The harvested tubers from primary transformants were planted in the greenhouse (Fig. 4a) to confirm the expression of gusA gene in succeeding progeny by GUS histochemical assays (Fig. 4b). Besides that, PCR amplification of 450-bp partial fragment of nptII gene indicated the integration of T-DNA region in transgenic plants (Fig. 4c). First generation tubers were planted in the greenhouse to observe the introduced stability of introduced genes in subsequent progeny. GUS histochemical and PCR assays exhibited the gene transfer to subsequent progeny indicating the stability of the protocol.
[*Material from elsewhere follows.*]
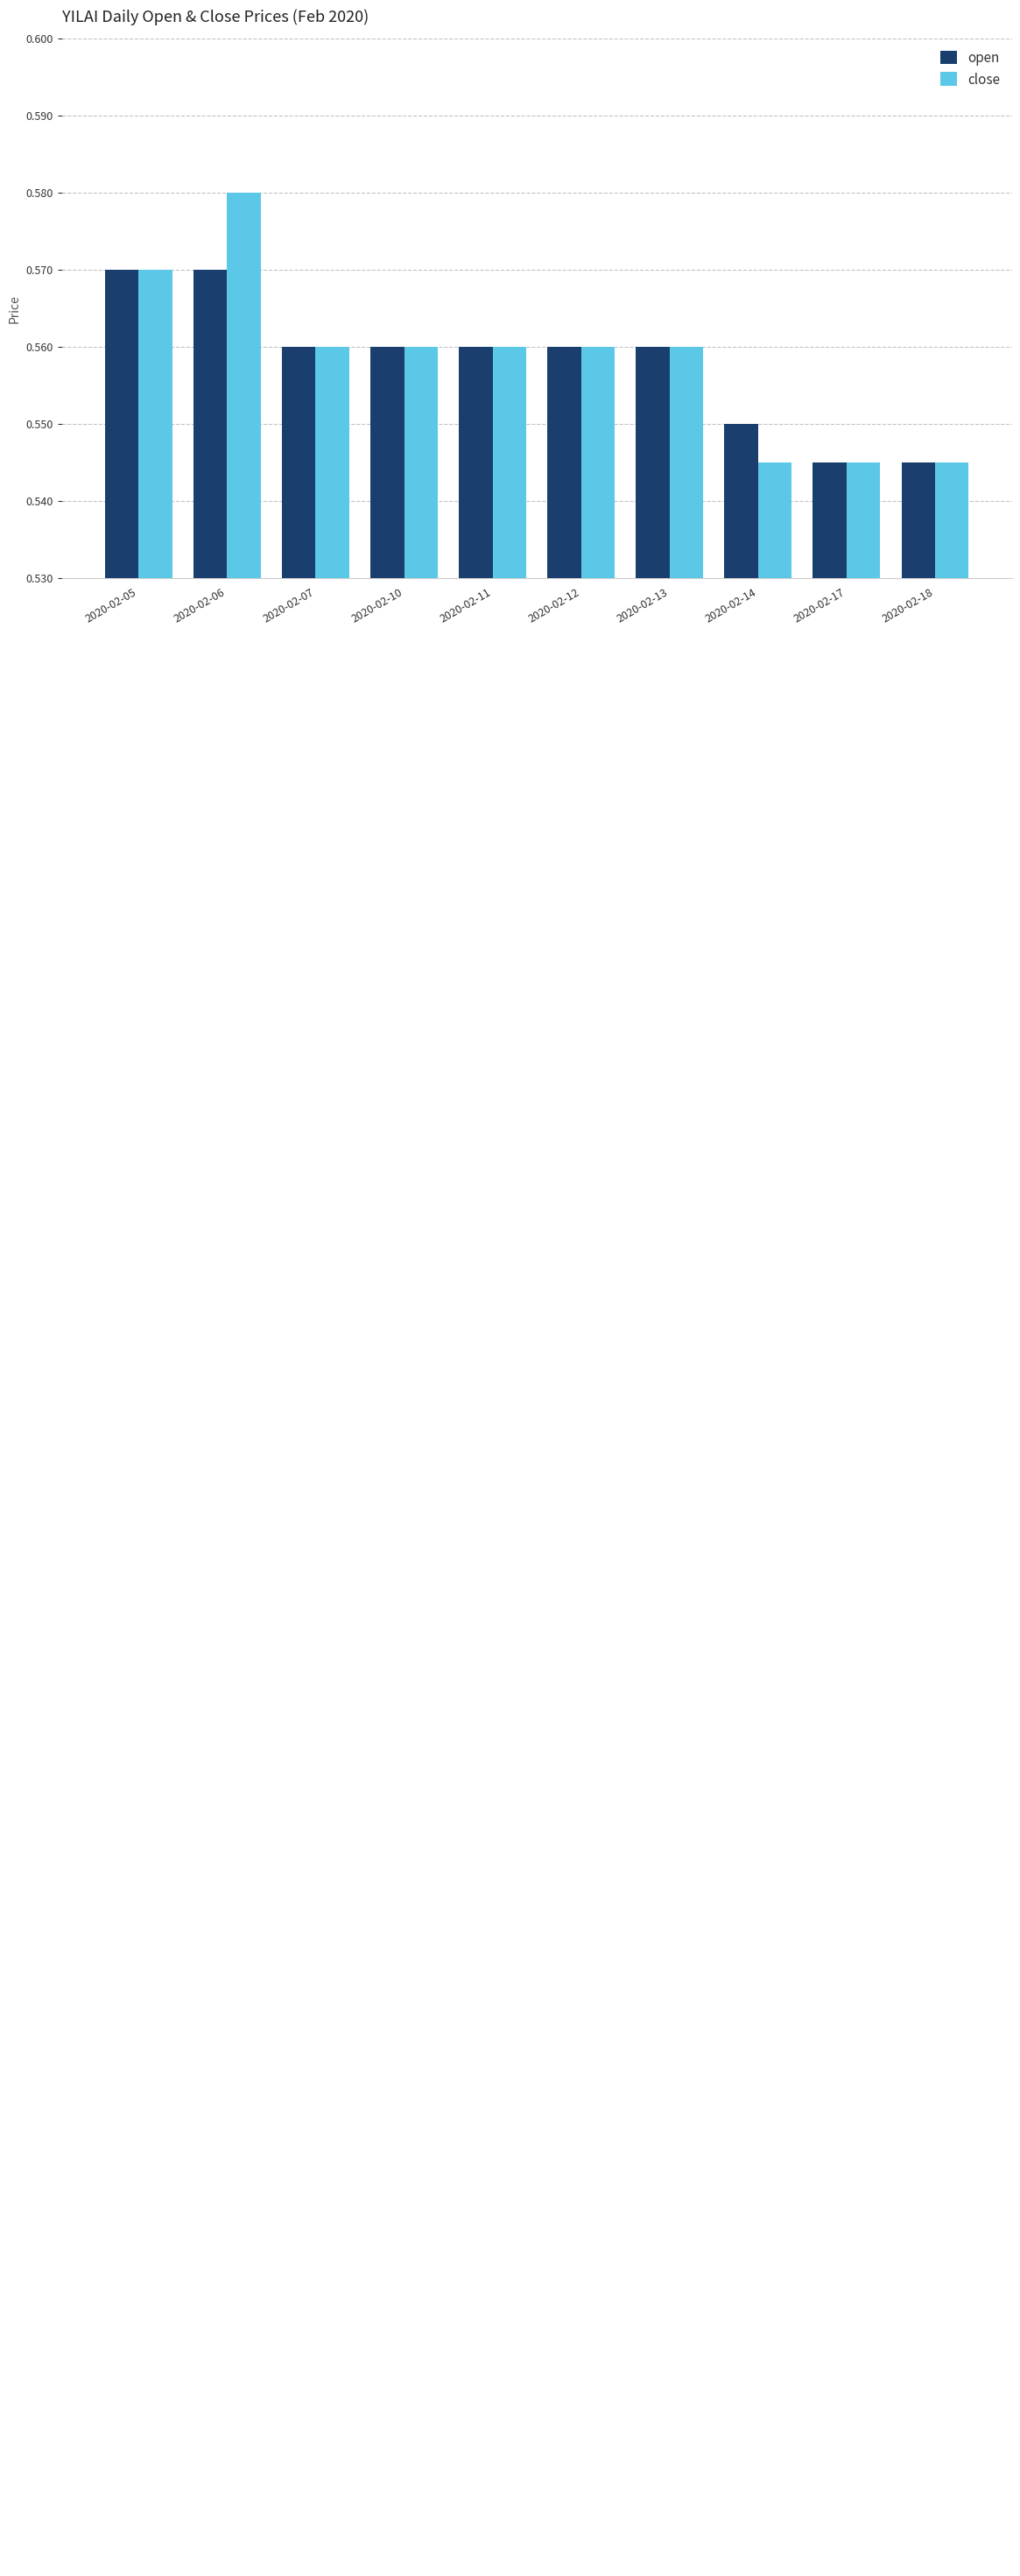

List the series in order of their peak value, lowest first.

open, close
The overall results showed that using proper hormonal combination in regeneration selection media can lead to increased regeneration frequency of potato cultivars. Using the above-mentioned protocol, insect- and herbicide-resistant potato lines expressing cry1Ac gene (27), cp4-epsps (28) and hairpin construct of insect metamorphosis-associated gene (29) were developed.
CONCLUSION
The present study presents suitable hormonal composition of the regeneration media, type of explants and most suitable cultivar for Agrobacterium-mediated potato transformation. According to the results, the use of internode explants is recommended as a generally better procedure taking all aspects of transformation and regeneration into account. Additionally, Lady Olympia cultivar appears to be superior to others in terms of transformation efficiency. Previous studies report Désirée as a suitable cultivar for genetic manipulations; however, based on the results of regeneration and transformation, Lady Olympia can also be recommended for future transformation procedures.